Collected data
==============================

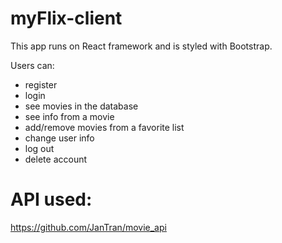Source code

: # myFlix-client

This app runs on React framework and is styled with Bootstrap.

Users can:

  - register
  - login
  - see movies in the database
  - see info from a movie
  - add/remove movies from a favorite list
  - change user info
  - log out
  - delete account

# API used:

https://github.com/JanTran/movie_api
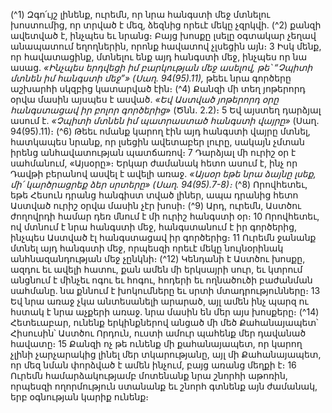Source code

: 
(^1) Զգո՛ւյշ լինենք, ուրեմն, որ նրա հանգստի մեջ մտնելու խոստումից, որ տրված է մեզ, ձեզնից որեւէ մեկը չզրկվի.
(^2) քանզի ավետված է, ինչպես եւ նրանց։ Բայց խոսքը լսելը օգտակար չեղավ անապատում եղողներին, որոնք հավատով
չլսեցին այն։ 3 Իսկ մենք, որ հավատացինք, մտնելու ենք այդ հանգստի մեջ, ինչպես որ նա ասաց.
_«Ինչպես երդվեցի իմ բարկության մեջ ասելով,
թե՝ “Չպիտի մտնեն իմ հանգստի մեջ”» (Սաղ. 94(95).11),_
թեեւ նրա գործերը աշխարհի սկզբից կատարված էին։
(^4) Քանզի մի տեղ յոթերորդ օրվա մասին այսպես է ասված. _«Եվ Աստված յոթերորդ օրը հանգստացավ իր բոլոր
գործերից»_ (Ծնն. 2.2)։ 5 Եվ այստեղ դարձյալ ասում է. _«Չպիտի մտնեն իմ պատրաստած հանգստի վայրը»_ (Սաղ. 94(95).11)։
(^6) Թեեւ ոմանք կարող էին այդ հանգստի վայրը մտնել, հատկապես նրանք, որ լսեցին ավետաբեր լուրը, սակայն չմտան
իրենց անհավատության պատճառով։ 7 Դարձյալ մի ուրիշ օր է սահմանում, «Այսօրը»։ Երկար ժամանակ հետո ասում է,
ինչ որ Դավթի բերանով ասվել է ավելի առաջ.
_«Այսօր եթե նրա ձայնը լսեք,
մի՛ կարծրացրեք ձեր սրտերը» (Սաղ. 94(95).7-8)։_
(^8) Որովհետեւ, եթե Հեսուն դրանց հանգիստ տված լիներ, ապա դրանից հետո Աստված ուրիշ օրվա մասին չէր խոսի։
(^9) Արդ, ուրեմն, Աստծու ժողովրդի համար դեռ մնում է մի ուրիշ հանգստի օր։ 10 Որովհետեւ, ով մտնում է նրա հանգստի
մեջ, հանգստանում է իր գործերից, ինչպես Աստված էլ հանգստացավ իր գործերից։ 11 Ուրեմն ջանանք մտնել այդ
հանգստի մեջ, որպեսզի որեւէ մեկը նույնօրինակ անհնազանդության մեջ չընկնի։
(^12) Կենդանի է Աստծու խոսքը, ազդու եւ ավելի հատու, քան ամեն մի երկսայրի սուր, եւ կտրում անցնում է մինչեւ ոգու
եւ հոգու, հոդերի եւ ողնածուծի բաժանման սահմանը. նա քննում է խոկումները եւ սրտի մտադրությունները։ 13 Եվ նրա
առաջ չկա անտեսանելի արարած, այլ ամեն ինչ պարզ ու հստակ է նրա աչքերի առաջ. նրա մասին են մեր այս խոսքերը։
(^14) Հետեւաբար, ունենք երկինքներով անցած մի մեծ Քահանայապետ՝ Հիսուսին՝ Աստծու Որդուն, ուստի ամուր
պահենք մեր դավանած հավատը։ 15 Քանզի ոչ թե ունենք մի քահանայապետ, որ կարող չլինի չարչարակից լինել մեր
տկարությանը, այլ մի Քահանայապետ, որ մեզ նման փորձված է ամեն ինչում, բայց առանց մեղքի է։ 16 Ուրեմն
համարձակությամբ մոտենանք նրա շնորհի աթոռին, որպեսզի ողորմություն ստանանք եւ շնորհ գտնենք այն ժամանակ,
երբ օգնության կարիք ունենք։


==============================

Look through the entries above; find each line with the word "ասում" and copy it.

գործերից»_ (Ծնն. 2.2)։ 5 Եվ այստեղ դարձյալ ասում է. _«Չպիտի մտնեն իմ պատրաստած հանգստի վայրը»_ (Սաղ. 94(95).11)։
իրենց անհավատության պատճառով։ 7 Դարձյալ մի ուրիշ օր է սահմանում, «Այսօրը»։ Երկար ժամանակ հետո ասում է,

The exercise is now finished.